For this, the Ministry of SMEs and Startups announced it will move to revise regulations related to companies’ technology infringements to reinforce the investigative power.
Currently, authorities have to suspend an investigation on alleged technology infringement in certain cases, including when a business is temporarily closed or a lawsuit is filed between parties.
Under new regulations, the phrase “investigation is stopped” would be changed to “investigation can be stopped,” to allow the ministry to continue to investigate. The ministry cited past cases in which a company intentionally filed a lawsuit with the court to suspend a probe, and said the new rule will give the ministry greater discretion.
The revised laws will also make it difficult for large companies to reject on-site investigations related to technology infringement.

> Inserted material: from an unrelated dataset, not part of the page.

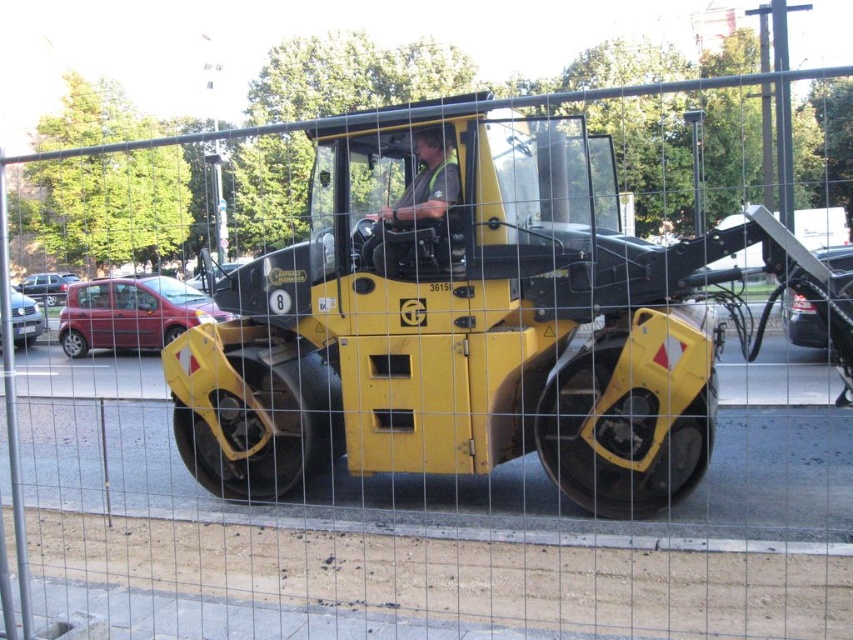
You are a delivery driver trying to park your truck behind the metal fence where the yellow matte compactor at center and the green fabric construction worker at center are located. The truck requires a parking spot that is wider than the space between these two objects. Can you determine if the space between them is wide enough for your truck?

The yellow matte compactor at center is positioned on the right side of green fabric construction worker at center, but the exact width of the space between them is not provided. Without knowing the truck width or the space width, it is impossible to determine if it is wide enough.

You are a delivery driver trying to park your truck next to the yellow matte compactor at center and the green fabric construction worker at center. Which object should you avoid to ensure your truck has enough space?

You should avoid the yellow matte compactor at center because its width is larger than the green fabric construction worker at center, so it requires more space.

Currently, when a company refuses to be investigated, the ministry imposes a fine on the firm and suspends the probe for 60 days to await a response from the accused. In the future, the ministry will be able to continue the investigation even after the penalty is charged.
Since December 2018, more than 20 cases related to technology infringement have been reported to authorities, the ministry said. Two years ago, the SMEs Ministry implemented a revision of the Act on Support for Protection of Small and Medium Business Technology to be engaged in technology infringement cases directly.
Concerning technology violation cases, SMEs can report either SMEs or large companies to the ministry.
Of the around 20 reported cases, more than half were between SMEs and large companies while the other half were cases between SMEs. Investigations, however, were made mostly for cases between SMEs and large companies, the ministry said.
“The purpose of the administrative investigation is to resolve the unreasonable reality that small and medium-sized companies have to prove facts even though the perpetrator holds most of the evidence,” said Lee Dong-won, a chief at the ministry’s technology protection division, in a press briefing in March.
“The ministry will develop the system to help small and medium-sized enterprises having difficulty in proving their technologies despite infringement.”